Given the title of my site, no one should be surprised when I say that I adore love letters. I love it when someone is unapologetically and wholeheartedly enamored with something — or someone — and they decide to make that love known to the world. Love letters, even when intended for one recipient, are an act of commitment. They turn heart swells into tangible objects, something to hold and crease and reread and savor and generate love in return. Here I am, here is how I feel, and oh, let us talk about how there is nothing better.
The Great Northern Brotherhood of Canadian Cartoonists is a love letter. Canadian artist and writer Seth creates a simple world where comics are revered and treasured, and it is as lovely as a traditional sonnet. Intended as a prequel to his book Wimbledon Green (which I have not read yet), it began as a sketchbook exercise, without much thought to publishing it. It became a single narrator essay in a nine panel grid format, and he had several starts and stops before deciding what would become the published work. He creates a fictional world so believable that I had to do a bit of Google research to see if I'd just been ignorant of Canadian comics history. The bits of reality mixed with Seth's creations feel authentic, and that's all we can really ask of a good book.
"If you should happen to be wandering along King St. in Dominion," our unnamed narrator begins:
Keep an eye open for Milverton Street and take a right on it. Walk along — just a block or two... You'll find a surprising little pocket of banquet halls and private clubs. Follow along to 169 — a tall three story structure... Somewhat past its prime. The G.N.B. Double C. The Great Northern Brotherhood of Canadian Cartoonists. Erected in 1935.
We are led on a tour through the building, discussing the history of the murals on the walls, the club jackets, the members old and new, and the impressively designed Forest Room. In the Forest Room, "you'll find a wide variety of original cartoon art hanging there. A near-virtual history of Canadian cartooning."
From there, the narrator goes into the stories of several different comics, discussing the authors and their inspirations, as well as the overall time period and reception during which the pieces occurred. It's remarkably wide-ranging — from straight-up superheroes to single strip gags to cheesy family stories to more complex, introspective work — and it never feels as though we are on a pointless diversion.
In this world, comics are better preserved and archived, and more consideration is given to rewarding fine work. It is from these pages that the Doug Wright Award originated, given to honor excellence in comics written in English. Doug Wright's comic Nipper features into the GNBCC narrative, a strip originally published in the 1960s. Wright's inclusion further serves this fact/fiction blur, creating an alternate history in which some real artists (known in certain circles) are revered alongside their fictional comrades.
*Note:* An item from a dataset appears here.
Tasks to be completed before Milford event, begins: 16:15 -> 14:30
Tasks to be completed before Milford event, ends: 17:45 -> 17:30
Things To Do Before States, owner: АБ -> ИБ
Seth switches up his drawing style well when showing the work of these different artists. Some of the comics have a simple, pulpy feel, whereas others have serenely beautiful ink work. One of the fictional series mentioned, Kao-Kuk — about an Eskimo astronaut — can be read on the Drawn and Quarterly website here.
It's impressive, the entire universe he has crammed into a little over 130 pages. It's hard to accurately describe the impact the text and image pairings have, other than to say that they are also filled with aching nostalgia. In the literary world, certain works have been heralded for hundreds of years, and much more effort is made to discuss their impact, compared to the treatment comics receive. Seth seems to be of the opinion that we are in danger of losing the history of cartooning, and that it's a shame that the love he feels so strongly is not more widespread. Loving something can also feel lonely, especially when that love might not be commonly understood. With this book, Seth makes it clear that, during one moment in history, at least one person felt strongly enough to pay tribute. I highly recommend this book.
Full disclosure: I won this book, along with Daniel Clowes' The Death-Ray, as part of a giveaway on BOOOOOOOM! Cheers to them.
This review is part of Pajiba’s Cannonball Read III, in which participants attempt to read and review 52 books over the course of one year. In order to make up for last year’s 51 books, I’m aiming for 53. The challenge ends December 31, 2011.